An Iranian woman who was arrested in Tehran last month for apparently protesting peacefully against the country's mandatory Islamic dress code has been freed, a human rights lawyer says.
"The girl of Enghelab Street has been released," lawyer Nasrin Sotoudeh wrote in a post on her Facebook page on January 28.
A video showing the woman, whose name has not been made public, standing on a concrete structure on Tehran’s Enghelab (Revolution) Street without wearing a head scarf, a punishable offense in Iran, went viral on social media after December 27.
She was silently waving a white flag in an apparent protest against the compulsory hijab, which in Iran refers to Islamic dress that covers the hair and body.
Sotoudeh said she had gone to the prosecutor's office to follow up the case and learned of her January 27 release from detention.
"I hope they don't fabricate a legal case to harm her for using her basic rights," the lawyer said. "She has not done anything wrong to deserve prosecution."
Sotoudeh wrote on her Facebook page last week that the woman is a 31-year-old mother of a toddler. The lawyer also said she was initially released after being detained on the spot but was subsequently rearrested.
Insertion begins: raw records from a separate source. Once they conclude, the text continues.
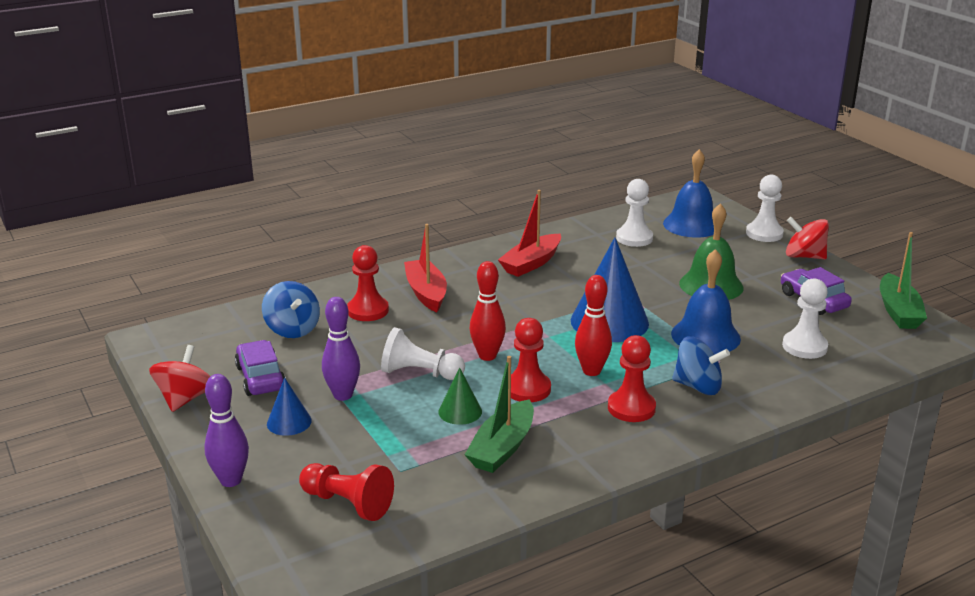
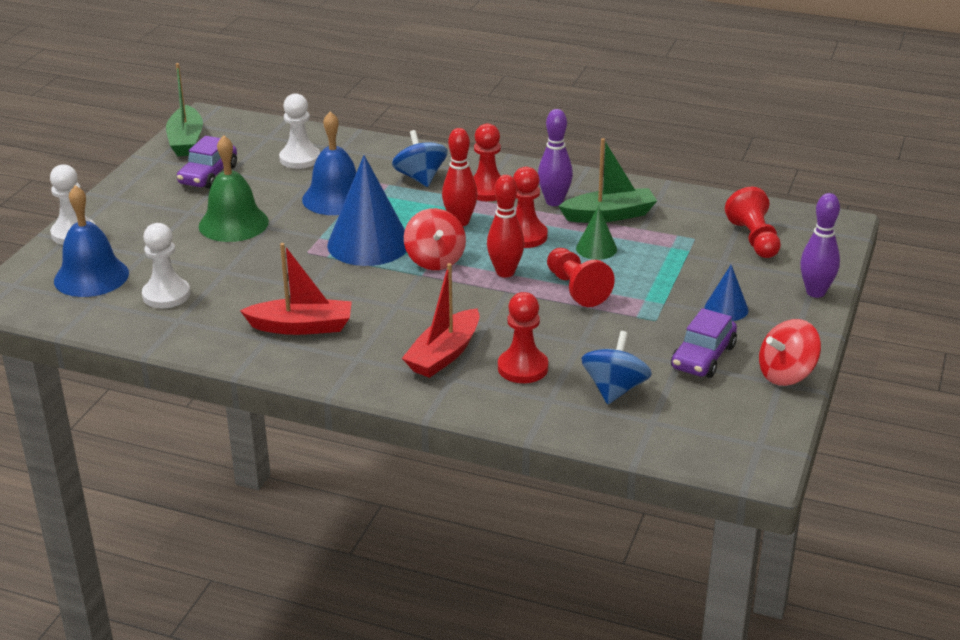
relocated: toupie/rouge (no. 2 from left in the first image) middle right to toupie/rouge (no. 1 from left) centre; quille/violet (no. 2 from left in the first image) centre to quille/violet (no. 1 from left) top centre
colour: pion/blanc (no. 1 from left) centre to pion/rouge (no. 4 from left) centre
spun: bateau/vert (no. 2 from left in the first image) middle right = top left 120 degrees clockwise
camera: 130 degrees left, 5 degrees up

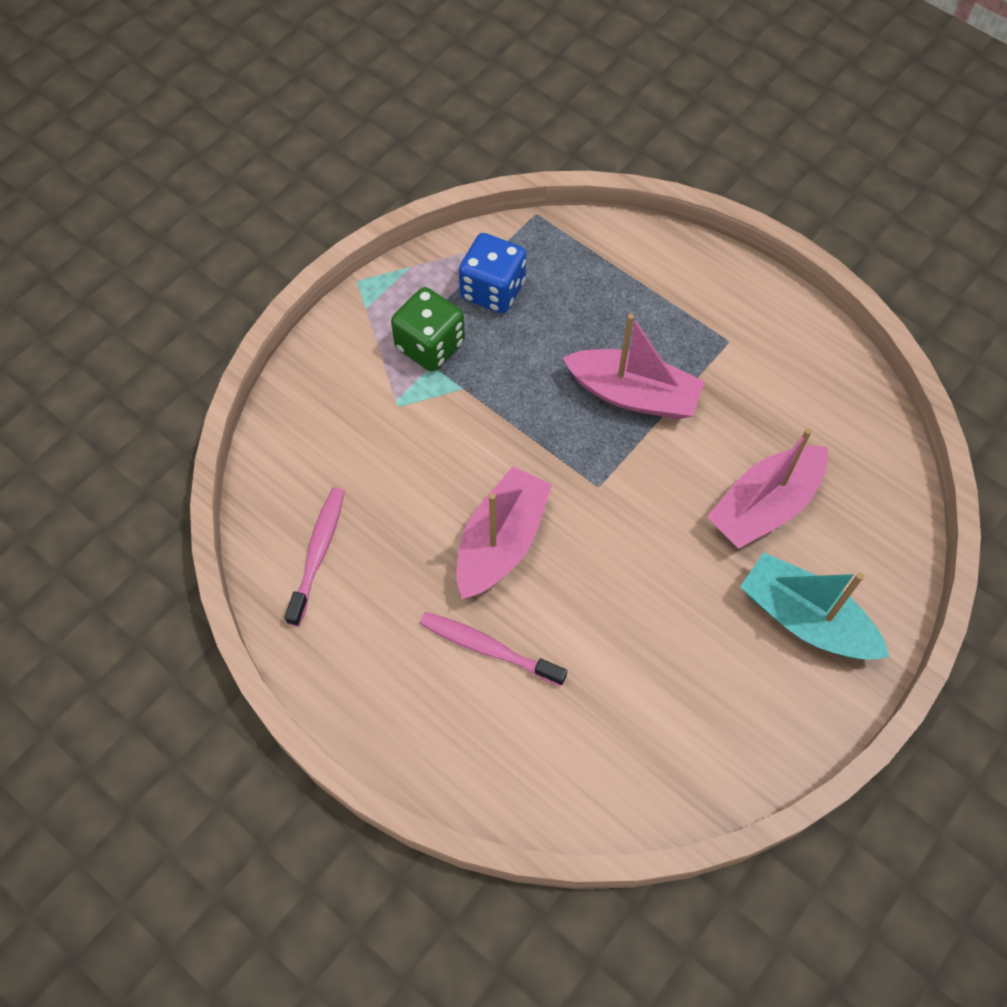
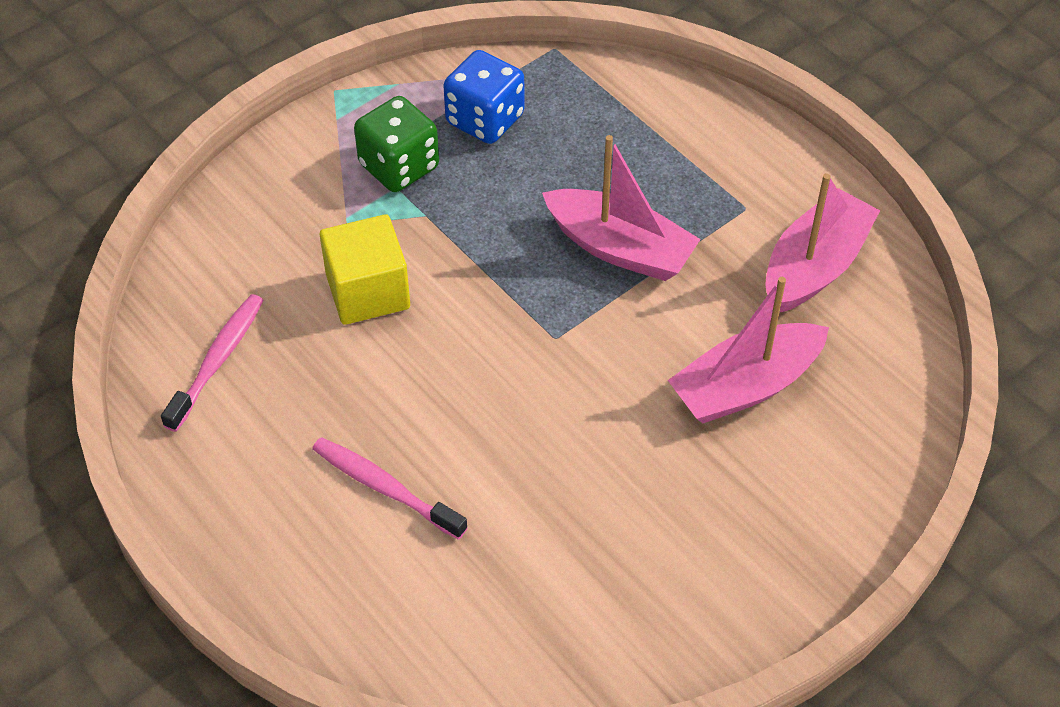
missing: bateau/turquoise middle right
appeared: cube/jaune centre
relocated: bateau/rose (no. 1 from left in the first image) centre to bateau/rose (no. 3 from left) middle right
camera: 10 degrees right, 10 degrees down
Iranian authorities have made no public comment on the case.
The woman has become a symbol of defiance against the strict dress code enforced in Iran.
Thousands of social media users have asked about her whereabouts through the hashtag #Where_is_she or #Whereisthegirlfromenghelabstreet.
In a January 24 statement, Amnesty International called on Iranian authorities to “immediately and unconditionally” release the woman.
The London-based rights group also reiterated its calls on the authorities to “end the persecution of women who speak out against compulsory veiling and abolish this discriminatory and humiliating practice.”
Women's dress has been heavily scrutinized in the Islamic republic since the 1979 revolution, when adherence to an Islamic dress code became compulsory.
The dress code dictates that women's hair and body must be covered in public.
Morality police launch regular crackdowns on those who are not fully respecting rules relating to the hijab.